In the midst of all of those people and all of those stories, we have been focusing our attention on just one family. We borrow our son’s car to run to the grocery store or to take the children to the park. We walk around the neighborhood with the dog. We follow our grandson as he rides his bicycle on the trail. We see lots of other people and we greet a few of them, but we don’t really know their stories. Chances are they all have stories as fascinating and interesting as the story of our family. Chances are they have children and grandchildren and parents and others in their lives that add richness and meaning. Chances are they have jobs and are engaged in volunteer work and enjoy their lives. Chances are they have problems to solve and challenges in their lives. But we just don’t know their stories.

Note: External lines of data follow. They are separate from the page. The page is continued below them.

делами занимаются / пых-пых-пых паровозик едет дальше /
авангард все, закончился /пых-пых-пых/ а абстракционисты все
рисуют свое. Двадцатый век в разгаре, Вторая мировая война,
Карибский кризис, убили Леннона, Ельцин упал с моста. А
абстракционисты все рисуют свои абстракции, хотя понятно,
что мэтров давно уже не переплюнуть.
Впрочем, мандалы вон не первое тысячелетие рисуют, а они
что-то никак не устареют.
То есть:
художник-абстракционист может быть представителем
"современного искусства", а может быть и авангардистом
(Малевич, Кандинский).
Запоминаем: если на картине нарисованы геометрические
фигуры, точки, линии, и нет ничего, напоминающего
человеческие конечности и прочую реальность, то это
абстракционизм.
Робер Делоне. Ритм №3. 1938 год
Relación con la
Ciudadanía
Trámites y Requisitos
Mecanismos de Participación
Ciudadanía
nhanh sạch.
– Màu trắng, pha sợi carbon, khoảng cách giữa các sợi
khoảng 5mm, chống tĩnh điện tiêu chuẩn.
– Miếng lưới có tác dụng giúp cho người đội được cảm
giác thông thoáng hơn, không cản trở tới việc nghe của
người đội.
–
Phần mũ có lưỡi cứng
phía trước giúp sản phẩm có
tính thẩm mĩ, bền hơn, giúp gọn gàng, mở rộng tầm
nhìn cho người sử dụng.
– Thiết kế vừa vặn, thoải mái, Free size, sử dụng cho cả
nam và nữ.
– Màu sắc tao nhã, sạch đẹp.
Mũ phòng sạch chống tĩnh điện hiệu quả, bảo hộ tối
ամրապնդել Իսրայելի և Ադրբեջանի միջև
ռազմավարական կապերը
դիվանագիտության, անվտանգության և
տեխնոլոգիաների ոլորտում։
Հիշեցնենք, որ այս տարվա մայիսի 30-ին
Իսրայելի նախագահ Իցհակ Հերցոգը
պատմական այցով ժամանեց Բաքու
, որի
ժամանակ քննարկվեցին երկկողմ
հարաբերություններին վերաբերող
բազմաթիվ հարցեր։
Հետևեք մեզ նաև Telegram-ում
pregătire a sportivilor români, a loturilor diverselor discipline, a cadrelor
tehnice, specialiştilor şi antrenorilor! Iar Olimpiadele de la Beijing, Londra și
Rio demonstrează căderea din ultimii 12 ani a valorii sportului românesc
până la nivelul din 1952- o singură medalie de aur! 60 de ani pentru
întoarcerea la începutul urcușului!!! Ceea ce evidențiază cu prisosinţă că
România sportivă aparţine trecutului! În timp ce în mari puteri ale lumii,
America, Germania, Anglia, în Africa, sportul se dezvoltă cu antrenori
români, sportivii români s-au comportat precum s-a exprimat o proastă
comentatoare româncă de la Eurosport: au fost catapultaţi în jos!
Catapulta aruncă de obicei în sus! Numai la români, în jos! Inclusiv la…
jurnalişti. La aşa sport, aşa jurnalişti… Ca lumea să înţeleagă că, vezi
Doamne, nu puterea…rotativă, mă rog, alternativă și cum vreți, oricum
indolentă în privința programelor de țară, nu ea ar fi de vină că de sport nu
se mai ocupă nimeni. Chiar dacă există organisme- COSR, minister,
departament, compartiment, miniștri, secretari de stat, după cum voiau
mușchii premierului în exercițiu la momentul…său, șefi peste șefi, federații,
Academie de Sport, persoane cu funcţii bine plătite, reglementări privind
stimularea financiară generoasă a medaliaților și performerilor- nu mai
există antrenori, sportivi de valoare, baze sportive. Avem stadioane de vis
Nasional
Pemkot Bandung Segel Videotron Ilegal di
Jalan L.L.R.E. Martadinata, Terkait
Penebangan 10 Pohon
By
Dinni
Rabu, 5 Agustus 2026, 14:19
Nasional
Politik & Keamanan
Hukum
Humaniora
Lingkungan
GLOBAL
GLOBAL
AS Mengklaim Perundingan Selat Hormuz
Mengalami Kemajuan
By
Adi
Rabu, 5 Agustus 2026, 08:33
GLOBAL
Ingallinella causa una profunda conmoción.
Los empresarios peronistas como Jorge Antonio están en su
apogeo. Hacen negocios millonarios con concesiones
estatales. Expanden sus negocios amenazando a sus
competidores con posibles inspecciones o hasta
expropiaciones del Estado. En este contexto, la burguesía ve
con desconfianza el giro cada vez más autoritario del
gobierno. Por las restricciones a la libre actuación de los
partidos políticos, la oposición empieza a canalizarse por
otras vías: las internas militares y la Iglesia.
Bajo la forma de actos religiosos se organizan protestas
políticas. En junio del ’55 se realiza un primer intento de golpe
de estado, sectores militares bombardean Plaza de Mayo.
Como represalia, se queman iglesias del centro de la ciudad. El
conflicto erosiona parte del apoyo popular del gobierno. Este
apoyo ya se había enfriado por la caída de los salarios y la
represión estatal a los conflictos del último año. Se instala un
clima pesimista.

Most of the time I am engaged in the church where I have an opportunity to learn at least part of the stories of the people with whom I work. Their families become important to me. Their challenges are mulled in my prayers. But here in a city where we are visitors, my prayers for these people have to be more generic. When I don’t know the stories, I pray general prayers for safety and meaning and justice. When I hear a motorcycle on the freeway, I don’t know the story. I don’t know why someone is riding by on a motorcycle in the middle of the night. So I just pray that the rider reaches his or her destination safely.

Except for four years of seminary when we lived in Chicago, I have never lived in a city. I am very content in our home in the hills. But once in a while it is a worthy experience to visit a city and be reminded of all of the people who make their homes in such places.

I hope some of them notice the magnificent trees growing alongside the road as they zoom from place to place.